**Task objective**
Update the rows below by replacing "servo motor" with "stepper motor" and keeping every other line unchanged. Give back the source text of all the rows, without the pictures.

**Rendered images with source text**
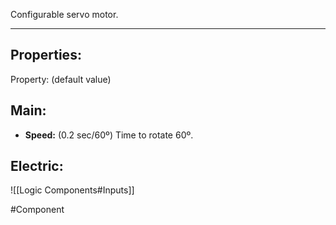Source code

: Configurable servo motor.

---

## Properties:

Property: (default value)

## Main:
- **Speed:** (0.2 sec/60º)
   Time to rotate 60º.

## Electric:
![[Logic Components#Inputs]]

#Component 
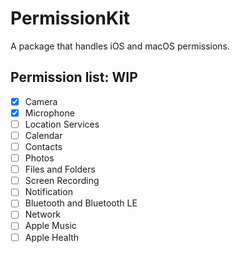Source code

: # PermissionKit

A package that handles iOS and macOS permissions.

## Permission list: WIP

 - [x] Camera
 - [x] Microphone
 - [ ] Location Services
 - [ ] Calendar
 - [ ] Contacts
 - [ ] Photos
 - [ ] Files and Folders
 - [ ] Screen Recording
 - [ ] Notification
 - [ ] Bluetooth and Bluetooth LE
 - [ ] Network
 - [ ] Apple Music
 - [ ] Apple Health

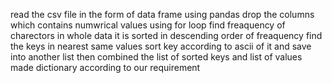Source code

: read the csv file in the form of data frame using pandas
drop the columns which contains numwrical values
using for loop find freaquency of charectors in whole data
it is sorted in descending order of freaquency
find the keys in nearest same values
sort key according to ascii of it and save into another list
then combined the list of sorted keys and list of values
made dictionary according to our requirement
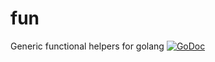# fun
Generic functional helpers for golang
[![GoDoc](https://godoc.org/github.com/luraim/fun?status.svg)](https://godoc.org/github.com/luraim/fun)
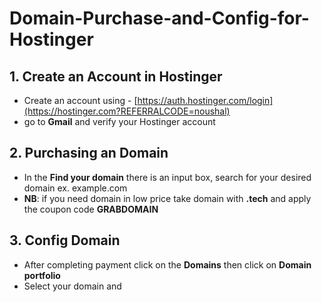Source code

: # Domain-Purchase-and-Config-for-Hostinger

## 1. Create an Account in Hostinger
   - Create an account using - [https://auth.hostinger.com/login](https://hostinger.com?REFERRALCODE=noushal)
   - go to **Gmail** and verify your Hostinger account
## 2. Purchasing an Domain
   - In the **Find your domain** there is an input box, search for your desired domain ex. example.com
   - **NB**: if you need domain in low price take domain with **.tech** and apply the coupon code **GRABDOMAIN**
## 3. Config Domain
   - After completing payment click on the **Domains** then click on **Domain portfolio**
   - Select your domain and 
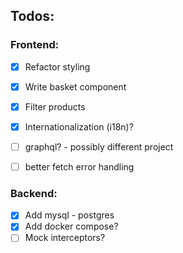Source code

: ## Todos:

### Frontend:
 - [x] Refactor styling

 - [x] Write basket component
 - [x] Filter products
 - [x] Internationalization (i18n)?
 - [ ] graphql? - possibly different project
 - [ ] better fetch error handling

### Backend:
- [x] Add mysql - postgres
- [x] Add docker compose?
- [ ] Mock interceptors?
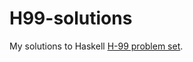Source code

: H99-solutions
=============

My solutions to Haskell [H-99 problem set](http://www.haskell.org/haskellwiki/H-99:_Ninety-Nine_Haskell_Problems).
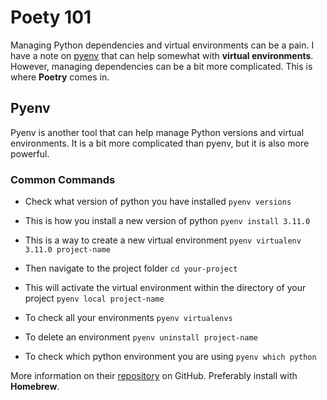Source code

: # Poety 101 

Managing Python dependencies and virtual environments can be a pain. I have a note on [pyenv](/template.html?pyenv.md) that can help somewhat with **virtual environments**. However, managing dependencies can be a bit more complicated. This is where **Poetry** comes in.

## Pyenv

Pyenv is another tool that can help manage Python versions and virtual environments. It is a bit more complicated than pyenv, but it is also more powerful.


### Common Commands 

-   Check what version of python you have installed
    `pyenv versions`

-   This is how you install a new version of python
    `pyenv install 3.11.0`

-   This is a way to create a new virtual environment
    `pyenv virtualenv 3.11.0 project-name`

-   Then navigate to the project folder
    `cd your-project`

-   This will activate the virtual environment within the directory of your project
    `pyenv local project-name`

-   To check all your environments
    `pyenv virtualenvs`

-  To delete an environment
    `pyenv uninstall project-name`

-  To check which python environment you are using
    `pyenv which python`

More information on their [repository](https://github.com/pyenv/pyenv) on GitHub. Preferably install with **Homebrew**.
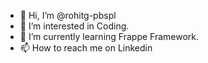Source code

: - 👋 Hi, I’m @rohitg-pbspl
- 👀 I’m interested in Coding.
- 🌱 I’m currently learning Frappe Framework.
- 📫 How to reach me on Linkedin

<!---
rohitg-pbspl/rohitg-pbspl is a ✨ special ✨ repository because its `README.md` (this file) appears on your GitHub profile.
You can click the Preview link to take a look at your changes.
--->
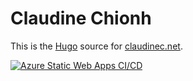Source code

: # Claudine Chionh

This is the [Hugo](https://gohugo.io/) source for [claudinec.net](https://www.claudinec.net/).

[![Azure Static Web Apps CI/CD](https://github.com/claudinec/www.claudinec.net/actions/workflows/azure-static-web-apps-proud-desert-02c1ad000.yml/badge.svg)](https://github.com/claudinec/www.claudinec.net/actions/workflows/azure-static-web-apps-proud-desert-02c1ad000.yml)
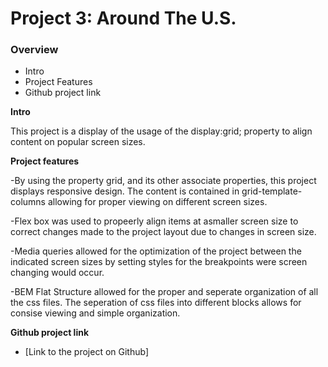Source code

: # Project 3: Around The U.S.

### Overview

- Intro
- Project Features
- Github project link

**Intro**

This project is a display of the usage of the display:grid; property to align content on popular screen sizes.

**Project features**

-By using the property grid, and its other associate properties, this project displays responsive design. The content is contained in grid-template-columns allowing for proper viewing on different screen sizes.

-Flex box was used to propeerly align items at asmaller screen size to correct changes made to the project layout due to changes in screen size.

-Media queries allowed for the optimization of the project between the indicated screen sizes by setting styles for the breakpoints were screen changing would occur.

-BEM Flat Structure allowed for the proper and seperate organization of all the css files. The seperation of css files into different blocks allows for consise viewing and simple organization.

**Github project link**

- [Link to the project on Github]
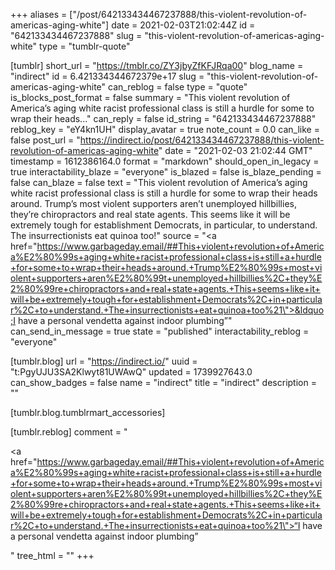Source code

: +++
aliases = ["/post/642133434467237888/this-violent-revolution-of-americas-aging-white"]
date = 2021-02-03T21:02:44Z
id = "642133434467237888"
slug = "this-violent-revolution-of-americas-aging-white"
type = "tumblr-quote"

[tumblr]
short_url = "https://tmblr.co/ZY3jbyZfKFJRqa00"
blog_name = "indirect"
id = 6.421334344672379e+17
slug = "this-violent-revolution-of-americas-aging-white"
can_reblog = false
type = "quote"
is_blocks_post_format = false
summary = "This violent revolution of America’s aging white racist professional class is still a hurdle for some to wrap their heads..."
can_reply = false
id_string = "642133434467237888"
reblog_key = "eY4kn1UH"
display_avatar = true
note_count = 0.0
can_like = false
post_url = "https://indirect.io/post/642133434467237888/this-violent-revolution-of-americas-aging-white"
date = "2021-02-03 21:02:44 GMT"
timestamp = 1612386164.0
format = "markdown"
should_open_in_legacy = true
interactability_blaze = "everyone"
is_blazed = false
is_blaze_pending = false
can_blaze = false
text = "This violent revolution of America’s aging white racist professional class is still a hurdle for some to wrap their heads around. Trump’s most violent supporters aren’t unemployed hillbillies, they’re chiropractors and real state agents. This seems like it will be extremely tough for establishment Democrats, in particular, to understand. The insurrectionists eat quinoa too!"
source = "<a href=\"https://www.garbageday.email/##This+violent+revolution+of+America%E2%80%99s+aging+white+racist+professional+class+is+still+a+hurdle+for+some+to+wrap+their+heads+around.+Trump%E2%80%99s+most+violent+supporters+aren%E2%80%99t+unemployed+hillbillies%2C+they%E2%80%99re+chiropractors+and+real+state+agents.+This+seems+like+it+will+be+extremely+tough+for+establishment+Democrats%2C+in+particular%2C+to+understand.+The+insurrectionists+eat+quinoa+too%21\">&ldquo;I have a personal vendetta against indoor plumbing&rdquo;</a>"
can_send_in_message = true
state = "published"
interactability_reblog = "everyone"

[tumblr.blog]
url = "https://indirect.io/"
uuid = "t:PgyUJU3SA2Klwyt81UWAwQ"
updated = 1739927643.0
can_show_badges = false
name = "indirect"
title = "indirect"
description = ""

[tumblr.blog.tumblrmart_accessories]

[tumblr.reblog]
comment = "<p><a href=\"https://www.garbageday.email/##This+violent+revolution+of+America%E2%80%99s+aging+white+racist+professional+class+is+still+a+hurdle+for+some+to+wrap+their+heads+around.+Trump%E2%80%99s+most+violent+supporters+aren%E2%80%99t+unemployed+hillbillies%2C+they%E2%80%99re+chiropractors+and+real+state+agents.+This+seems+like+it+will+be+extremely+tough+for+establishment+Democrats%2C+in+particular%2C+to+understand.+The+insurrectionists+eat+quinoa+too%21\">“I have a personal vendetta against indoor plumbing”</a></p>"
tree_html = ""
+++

**Exercise answer**
Source code

: Configurable stepper motor.

---

## Properties:

Property: (default value)

## Main:
- **Speed:** (0.2 sec/60º)
   Time to rotate 60º.

## Electric:
![[Logic Components#Inputs]]

#Component 
Source code

: # PermissionKit

A package that handles iOS and macOS permissions.

## Permission list: WIP

 - [x] Camera
 - [x] Microphone
 - [ ] Location Services
 - [ ] Calendar
 - [ ] Contacts
 - [ ] Photos
 - [ ] Files and Folders
 - [ ] Screen Recording
 - [ ] Notification
 - [ ] Bluetooth and Bluetooth LE
 - [ ] Network
 - [ ] Apple Music
 - [ ] Apple Health

Source code

: read the csv file in the form of data frame using pandas
drop the columns which contains numwrical values
using for loop find freaquency of charectors in whole data
it is sorted in descending order of freaquency
find the keys in nearest same values
sort key according to ascii of it and save into another list
then combined the list of sorted keys and list of values
made dictionary according to our requirement
# fun
Generic functional helpers for golang
[![GoDoc](https://godoc.org/github.com/luraim/fun?status.svg)](https://godoc.org/github.com/luraim/fun)
Source code

: # Domain-Purchase-and-Config-for-Hostinger

## 1. Create an Account in Hostinger
   - Create an account using - [https://auth.hostinger.com/login](https://hostinger.com?REFERRALCODE=noushal)
   - go to **Gmail** and verify your Hostinger account
## 2. Purchasing an Domain
   - In the **Find your domain** there is an input box, search for your desired domain ex. example.com
   - **NB**: if you need domain in low price take domain with **.tech** and apply the coupon code **GRABDOMAIN**
## 3. Config Domain
   - After completing payment click on the **Domains** then click on **Domain portfolio**
   - Select your domain and 
Source code

: ## Todos:

### Frontend:
 - [x] Refactor styling

 - [x] Write basket component
 - [x] Filter products
 - [x] Internationalization (i18n)?
 - [ ] graphql? - possibly different project
 - [ ] better fetch error handling

### Backend:
- [x] Add mysql - postgres
- [x] Add docker compose?
- [ ] Mock interceptors?
Source code

: H99-solutions
=============

My solutions to Haskell [H-99 problem set](http://www.haskell.org/haskellwiki/H-99:_Ninety-Nine_Haskell_Problems).
Source code

: # Poety 101 

Managing Python dependencies and virtual environments can be a pain. I have a note on [pyenv](/template.html?pyenv.md) that can help somewhat with **virtual environments**. However, managing dependencies can be a bit more complicated. This is where **Poetry** comes in.

## Pyenv

Pyenv is another tool that can help manage Python versions and virtual environments. It is a bit more complicated than pyenv, but it is also more powerful.


### Common Commands 

-   Check what version of python you have installed
    `pyenv versions`

-   This is how you install a new version of python
    `pyenv install 3.11.0`

-   This is a way to create a new virtual environment
    `pyenv virtualenv 3.11.0 project-name`

-   Then navigate to the project folder
    `cd your-project`

-   This will activate the virtual environment within the directory of your project
    `pyenv local project-name`

-   To check all your environments
    `pyenv virtualenvs`

-  To delete an environment
    `pyenv uninstall project-name`

-  To check which python environment you are using
    `pyenv which python`

More information on their [repository](https://github.com/pyenv/pyenv) on GitHub. Preferably install with **Homebrew**.
Source code

: - 👋 Hi, I’m @rohitg-pbspl
- 👀 I’m interested in Coding.
- 🌱 I’m currently learning Frappe Framework.
- 📫 How to reach me on Linkedin

<!---
rohitg-pbspl/rohitg-pbspl is a ✨ special ✨ repository because its `README.md` (this file) appears on your GitHub profile.
You can click the Preview link to take a look at your changes.
--->
Source code

: # Claudine Chionh

This is the [Hugo](https://gohugo.io/) source for [claudinec.net](https://www.claudinec.net/).

[![Azure Static Web Apps CI/CD](https://github.com/claudinec/www.claudinec.net/actions/workflows/azure-static-web-apps-proud-desert-02c1ad000.yml/badge.svg)](https://github.com/claudinec/www.claudinec.net/actions/workflows/azure-static-web-apps-proud-desert-02c1ad000.yml)
Source code

: # Project 3: Around The U.S.

### Overview

- Intro
- Project Features
- Github project link

**Intro**

This project is a display of the usage of the display:grid; property to align content on popular screen sizes.

**Project features**

-By using the property grid, and its other associate properties, this project displays responsive design. The content is contained in grid-template-columns allowing for proper viewing on different screen sizes.

-Flex box was used to propeerly align items at asmaller screen size to correct changes made to the project layout due to changes in screen size.

-Media queries allowed for the optimization of the project between the indicated screen sizes by setting styles for the breakpoints were screen changing would occur.

-BEM Flat Structure allowed for the proper and seperate organization of all the css files. The seperation of css files into different blocks allows for consise viewing and simple organization.

**Github project link**

- [Link to the project on Github]
Source code

: +++
aliases = ["/post/642133434467237888/this-violent-revolution-of-americas-aging-white"]
date = 2021-02-03T21:02:44Z
id = "642133434467237888"
slug = "this-violent-revolution-of-americas-aging-white"
type = "tumblr-quote"

[tumblr]
short_url = "https://tmblr.co/ZY3jbyZfKFJRqa00"
blog_name = "indirect"
id = 6.421334344672379e+17
slug = "this-violent-revolution-of-americas-aging-white"
can_reblog = false
type = "quote"
is_blocks_post_format = false
summary = "This violent revolution of America’s aging white racist professional class is still a hurdle for some to wrap their heads..."
can_reply = false
id_string = "642133434467237888"
reblog_key = "eY4kn1UH"
display_avatar = true
note_count = 0.0
can_like = false
post_url = "https://indirect.io/post/642133434467237888/this-violent-revolution-of-americas-aging-white"
date = "2021-02-03 21:02:44 GMT"
timestamp = 1612386164.0
format = "markdown"
should_open_in_legacy = true
interactability_blaze = "everyone"
is_blazed = false
is_blaze_pending = false
can_blaze = false
text = "This violent revolution of America’s aging white racist professional class is still a hurdle for some to wrap their heads around. Trump’s most violent supporters aren’t unemployed hillbillies, they’re chiropractors and real state agents. This seems like it will be extremely tough for establishment Democrats, in particular, to understand. The insurrectionists eat quinoa too!"
source = "<a href=\"https://www.garbageday.email/##This+violent+revolution+of+America%E2%80%99s+aging+white+racist+professional+class+is+still+a+hurdle+for+some+to+wrap+their+heads+around.+Trump%E2%80%99s+most+violent+supporters+aren%E2%80%99t+unemployed+hillbillies%2C+they%E2%80%99re+chiropractors+and+real+state+agents.+This+seems+like+it+will+be+extremely+tough+for+establishment+Democrats%2C+in+particular%2C+to+understand.+The+insurrectionists+eat+quinoa+too%21\">&ldquo;I have a personal vendetta against indoor plumbing&rdquo;</a>"
can_send_in_message = true
state = "published"
interactability_reblog = "everyone"

[tumblr.blog]
url = "https://indirect.io/"
uuid = "t:PgyUJU3SA2Klwyt81UWAwQ"
updated = 1739927643.0
can_show_badges = false
name = "indirect"
title = "indirect"
description = ""

[tumblr.blog.tumblrmart_accessories]

[tumblr.reblog]
comment = "<p><a href=\"https://www.garbageday.email/##This+violent+revolution+of+America%E2%80%99s+aging+white+racist+professional+class+is+still+a+hurdle+for+some+to+wrap+their+heads+around.+Trump%E2%80%99s+most+violent+supporters+aren%E2%80%99t+unemployed+hillbillies%2C+they%E2%80%99re+chiropractors+and+real+state+agents.+This+seems+like+it+will+be+extremely+tough+for+establishment+Democrats%2C+in+particular%2C+to+understand.+The+insurrectionists+eat+quinoa+too%21\">“I have a personal vendetta against indoor plumbing”</a></p>"
tree_html = ""
+++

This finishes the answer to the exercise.